*** Given records Section Begins ***
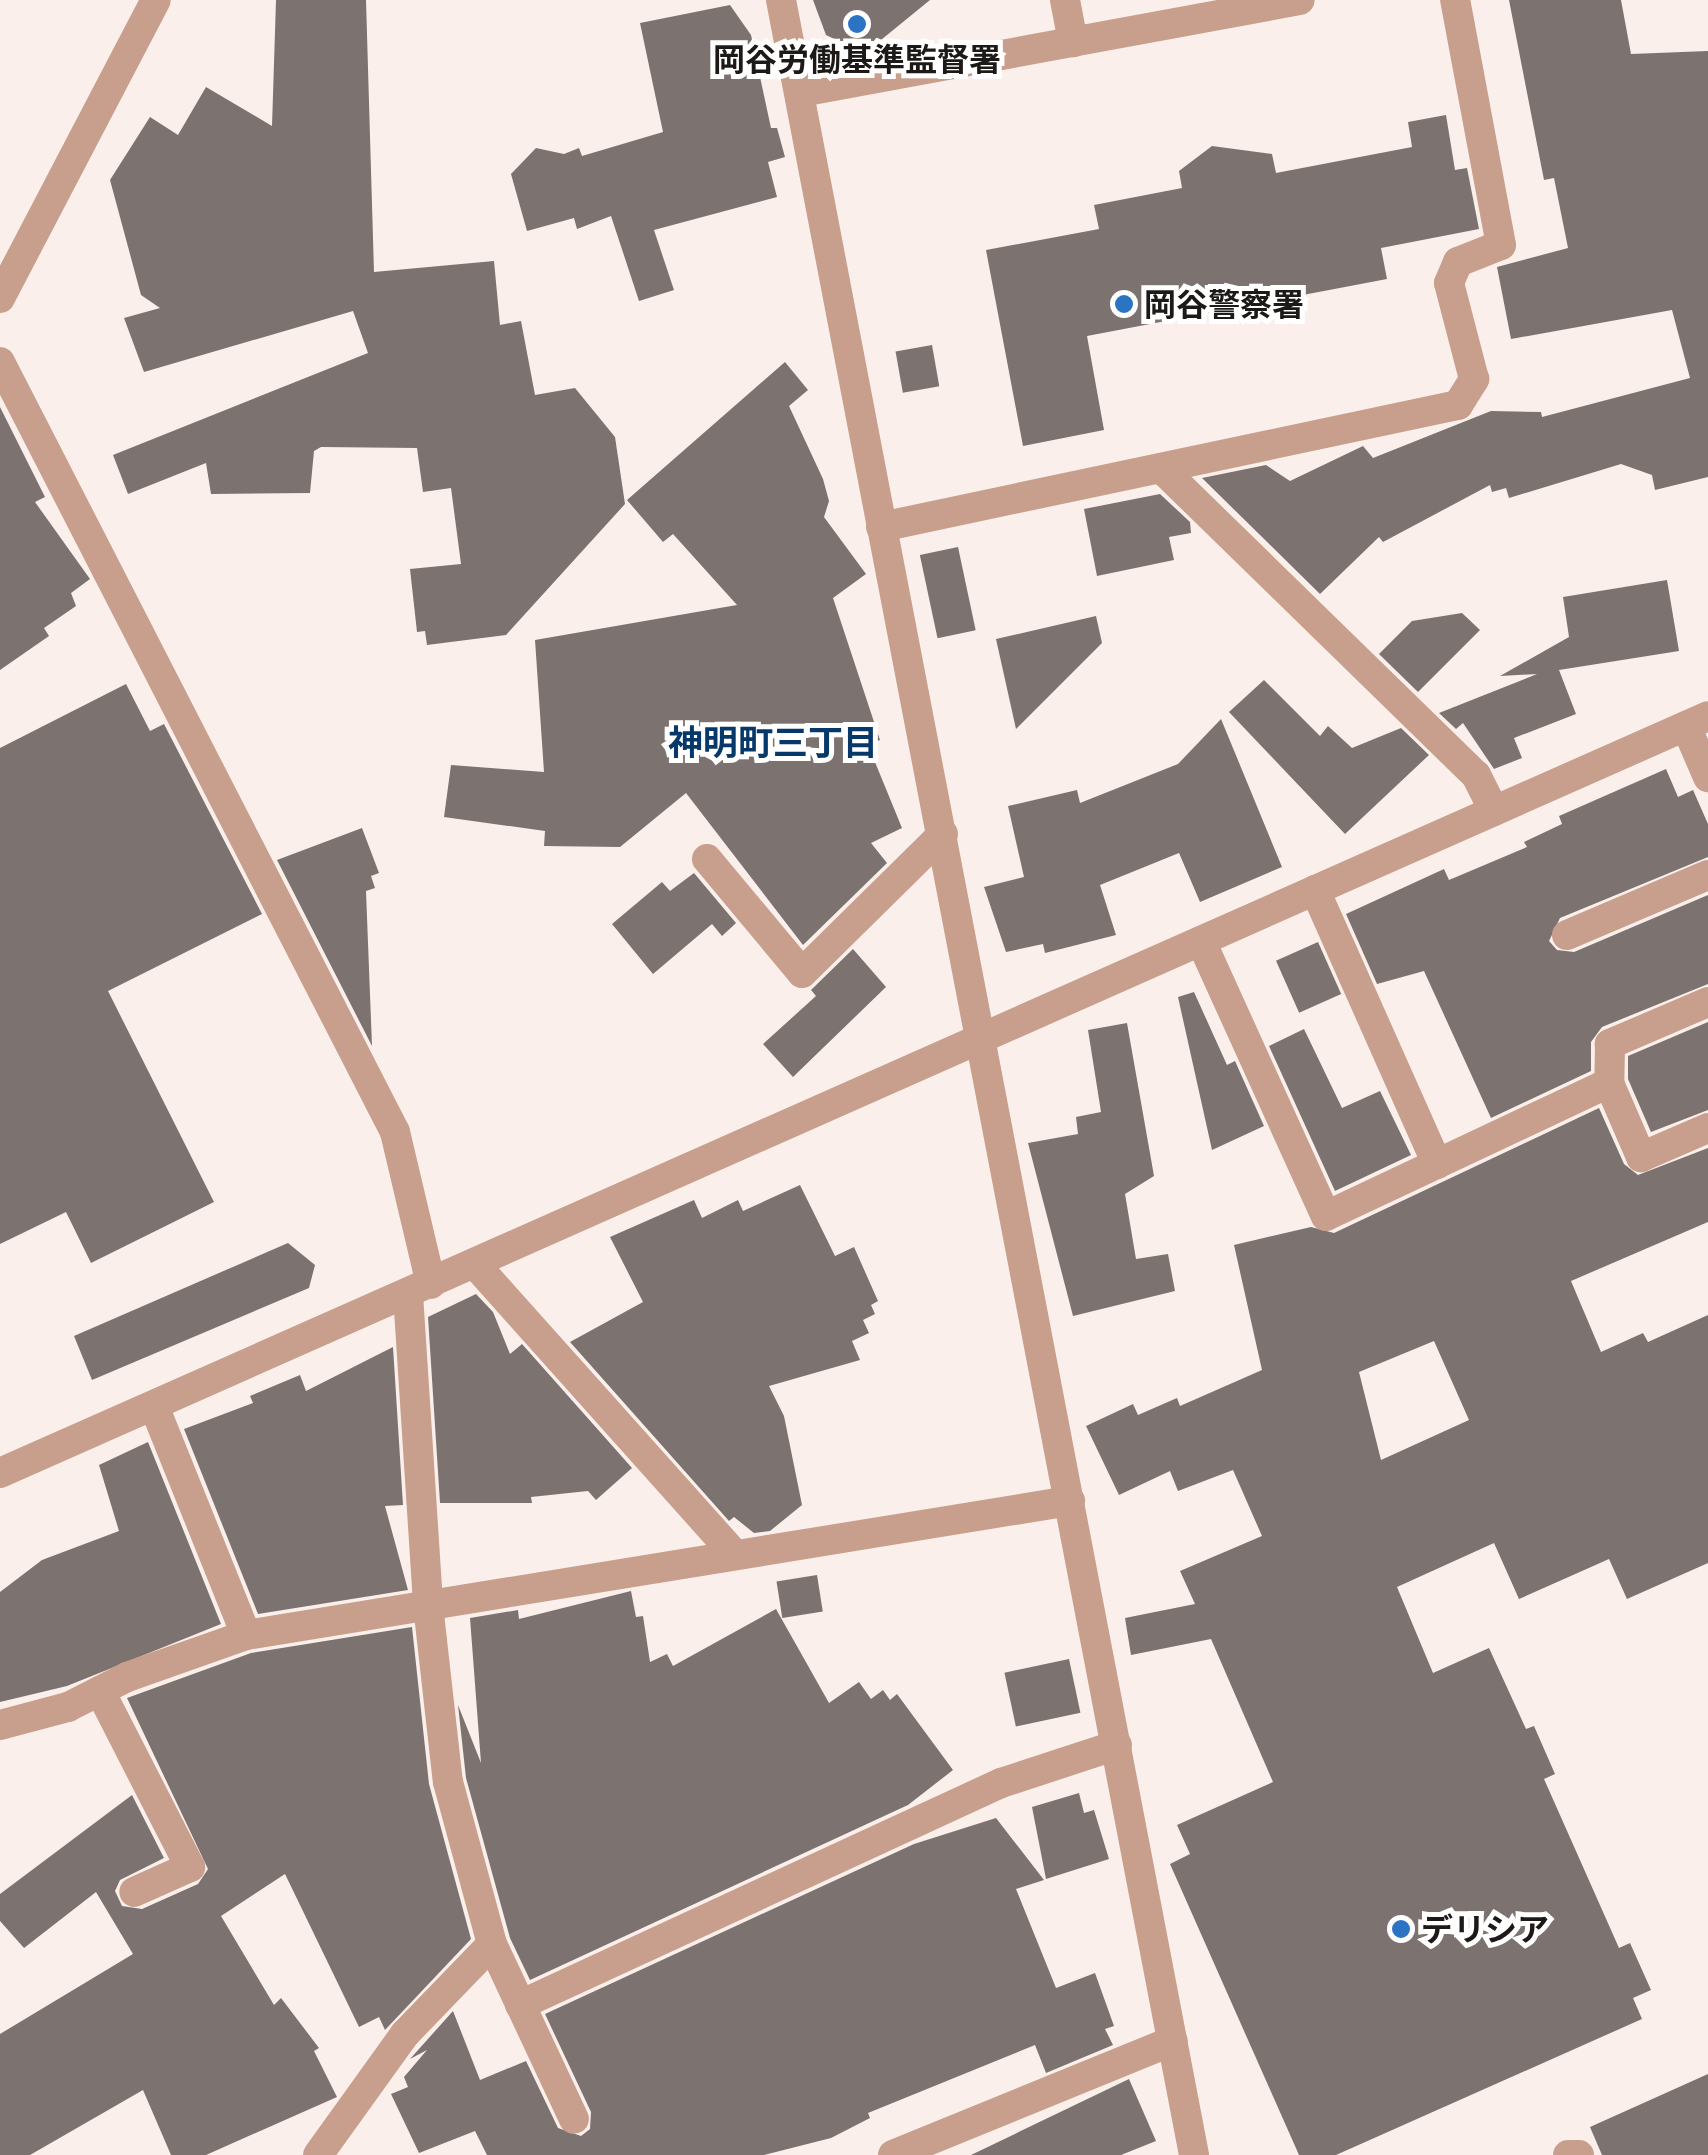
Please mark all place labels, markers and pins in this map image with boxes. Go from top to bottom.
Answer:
marker: 岡谷労働基準監督署 [846,13,868,35]
place label: 岡谷労働基準監督署 [713,40,1001,78]
place label: 岡谷警察署 [1144,285,1304,323]
marker: 岡谷警察署 [1113,293,1135,315]
place label: デリシア [1421,1910,1549,1948]
marker: デリシア [1390,1918,1412,1940]

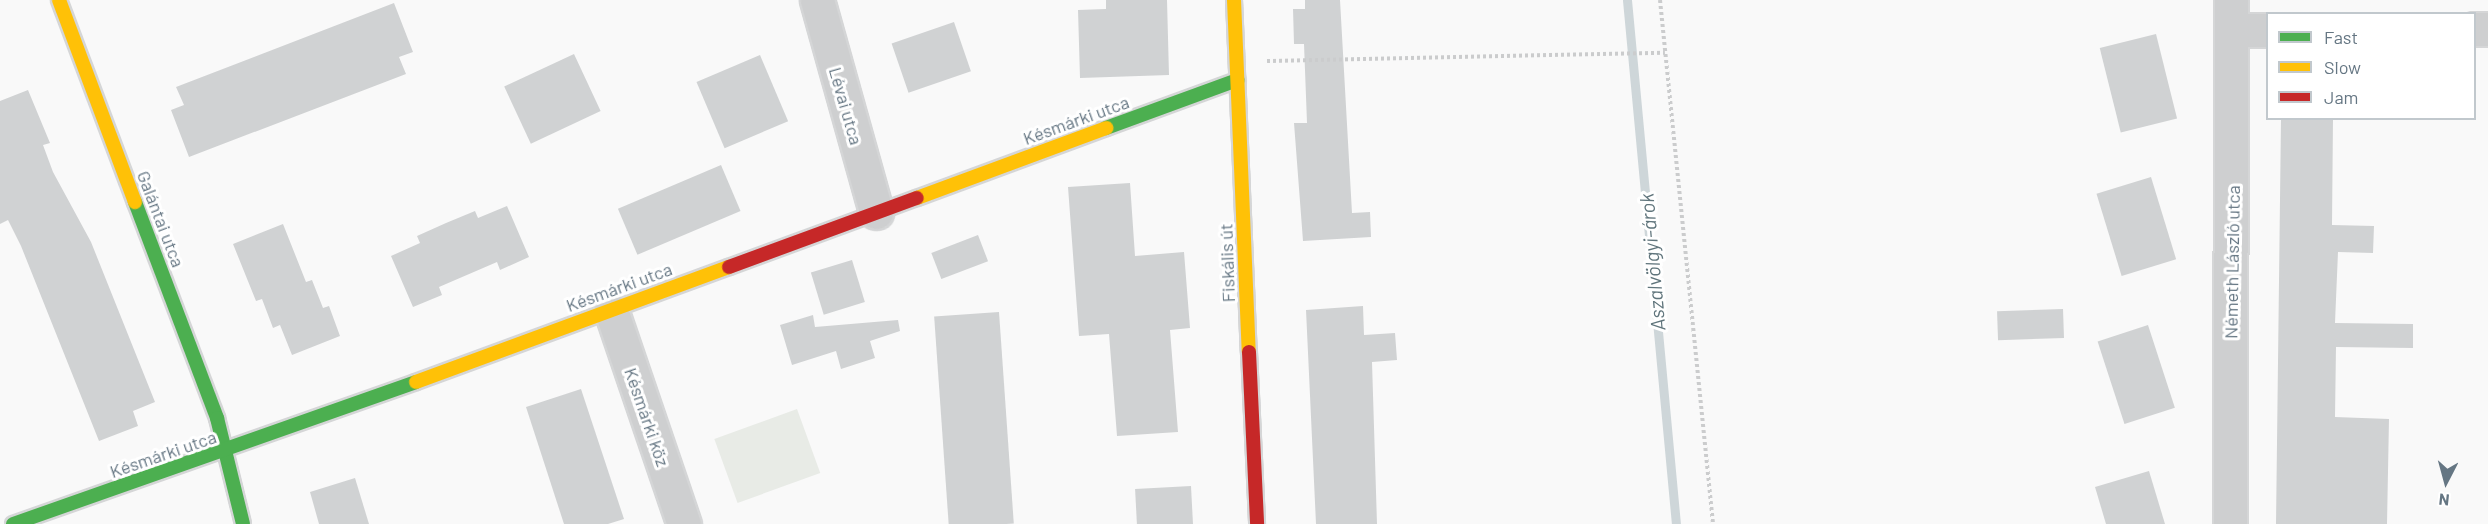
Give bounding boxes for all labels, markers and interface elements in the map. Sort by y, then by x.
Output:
legend [2266,12,2476,120]
text: Fast [2324,26,2358,48]
text: Slow [2324,56,2361,78]
street label: Lévai utca [825,65,867,147]
text: Jam [2324,86,2358,108]
street label: Késmárki utca [1020,91,1132,149]
street label: Galántai utca [133,168,189,270]
street label: Németh László utca [2220,185,2244,339]
water label: Aszalvölgyi-árok [1634,192,1670,332]
street label: Fiskális út [1215,223,1239,303]
street label: Késmárki utca [563,258,675,316]
street label: Késmárki köz [620,365,674,469]
street label: Késmárki utca [107,426,219,482]
north arrow [2416,452,2476,512]
text: N [2438,490,2450,510]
*** Given records Section Ends ***
→ **Task details**
Write out the material exactly, excluding pictures.

→ **Answer for the task**
Please mark all place labels, markers and pins in this map image with boxes. Go from top to bottom.
Answer:
marker: 岡谷労働基準監督署 [846,13,868,35]
place label: 岡谷労働基準監督署 [713,40,1001,78]
place label: 岡谷警察署 [1144,285,1304,323]
marker: 岡谷警察署 [1113,293,1135,315]
place label: デリシア [1421,1910,1549,1948]
marker: デリシア [1390,1918,1412,1940]

Give bounding boxes for all labels, markers and interface elements in the map. Sort by y, then by x.
Output:
legend [2266,12,2476,120]
text: Fast [2324,26,2358,48]
text: Slow [2324,56,2361,78]
street label: Lévai utca [825,65,867,147]
text: Jam [2324,86,2358,108]
street label: Késmárki utca [1020,91,1132,149]
street label: Galántai utca [133,168,189,270]
street label: Németh László utca [2220,185,2244,339]
water label: Aszalvölgyi-árok [1634,192,1670,332]
street label: Fiskális út [1215,223,1239,303]
street label: Késmárki utca [563,258,675,316]
street label: Késmárki köz [620,365,674,469]
street label: Késmárki utca [107,426,219,482]
north arrow [2416,452,2476,512]
text: N [2438,490,2450,510]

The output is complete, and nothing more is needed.